Birsen KAHRAMAN isminde duyarlı bir vatandaş; Kuşadası tarihi Kervansaray’ın arkasındaki eski evlerin arasında kalan metruk bir arsada birçok kaplumbağanın olduğunu, yavruların çöken eski binanın molozları içine düşerek öldüğünü, diğerlerinin tehlike altında olduğunu ve buradan mutlaka alınması gerektiği hakkında bir ihbarda bulundu
Etrafı yıkık dökük evlerle dolu olan arsanın içinin çöplerle ve molozlarla dolu olduğu görüldü. Otların ve molozların içinde yapılan araştırmalarda irili-ufaklı 58 adet tosbağa (Tesduda graeca) tespit edilerek toplandı. Daha da olabilir düşüncesiyle, çöplerin temizlenmesi için Kuşadası Belediyesi’nden yardım istendi. EKODOSD-Belediye ve vatandaşların işbirliğiyle arsa temizlenerek, tekrar arama yapıldı. 6 adet daha tosbağa bulundu. Küçük bir arsa içinde, çöplerin ve molozların arasında tosbağaların yaşam savaşı verdiği görüldü. Daha önce tosbağalardan bazılarının yüksek duvardan, bazılarının da diğer metruk evlerin çukurlarına düşerek öldükleri söylendi.
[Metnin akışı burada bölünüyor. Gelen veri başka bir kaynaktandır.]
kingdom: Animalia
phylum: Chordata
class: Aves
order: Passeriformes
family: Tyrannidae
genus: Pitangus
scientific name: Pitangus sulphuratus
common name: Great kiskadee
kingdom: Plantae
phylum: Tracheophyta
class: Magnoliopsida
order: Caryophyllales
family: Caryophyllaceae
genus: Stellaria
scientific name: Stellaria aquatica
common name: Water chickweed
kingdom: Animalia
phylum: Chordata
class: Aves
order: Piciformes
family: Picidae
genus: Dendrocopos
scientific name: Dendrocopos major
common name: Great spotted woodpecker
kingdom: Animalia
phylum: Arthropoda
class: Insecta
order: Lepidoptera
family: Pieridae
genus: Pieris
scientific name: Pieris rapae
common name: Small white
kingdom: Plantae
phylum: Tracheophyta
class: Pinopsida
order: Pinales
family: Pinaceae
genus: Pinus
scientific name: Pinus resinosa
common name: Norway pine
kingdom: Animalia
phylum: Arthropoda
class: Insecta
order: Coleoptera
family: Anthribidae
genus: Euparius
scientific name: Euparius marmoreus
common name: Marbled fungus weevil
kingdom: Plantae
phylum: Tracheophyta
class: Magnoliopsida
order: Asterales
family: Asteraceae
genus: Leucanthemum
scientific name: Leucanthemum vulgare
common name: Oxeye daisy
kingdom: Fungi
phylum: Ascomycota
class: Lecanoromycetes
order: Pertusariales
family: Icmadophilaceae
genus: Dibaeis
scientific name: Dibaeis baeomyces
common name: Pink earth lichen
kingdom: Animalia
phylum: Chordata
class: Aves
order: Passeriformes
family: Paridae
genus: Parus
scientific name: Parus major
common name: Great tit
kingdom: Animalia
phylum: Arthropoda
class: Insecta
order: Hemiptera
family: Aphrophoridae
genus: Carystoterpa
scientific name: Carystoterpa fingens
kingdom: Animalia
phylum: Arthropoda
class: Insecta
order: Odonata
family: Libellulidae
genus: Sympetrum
Tosbağaların en yaşlısının karapaksında, geçmişte derin bir yara aldığı gözlemlendi. Bu yaranın geçmiş yıllarda yan binada çıkan yangın sonucunda üzerine duvarın çöktüğü, kısmen yandığı, bunan rağmen halen yaşamını sürdürdüğü ve yeni yavrularının olduğu görüldü.
64 adet irili ufaklı kara kaplumbağalarını, Kuşadası’nda tosbağaların yoğun yaşadıkları bir alana getirdik. Küçük bir arsanın içinde yaşamları tehdit altında olan tosbağalar, buradaki esaretten kurtularak özgür bir şekilde dolaşabilecekleri doğal yaşam alanına bırakıldı.
Her biri farklı yerlere dağılan tosbağalar, bol yiyeceği görünce hemen beslenmeye başladılar.
Aslında kent içinde birlikte yaşamamız gereken bu canlıların yaşamasına olanak tanıyacak yeşil alanlar bırakmadık. Hiç olmazsa Kuşadası’nın kalabilen yeşil alanlarını korumalı ve bu tür canlıların yaşamasına fırsat vermeliyiz. Dünyada bizden farklı türlerin de yaşadığını unutmamalıyız. Kendisinden başka canlıları da düşünen nesilleri yetiştirmeliyiz.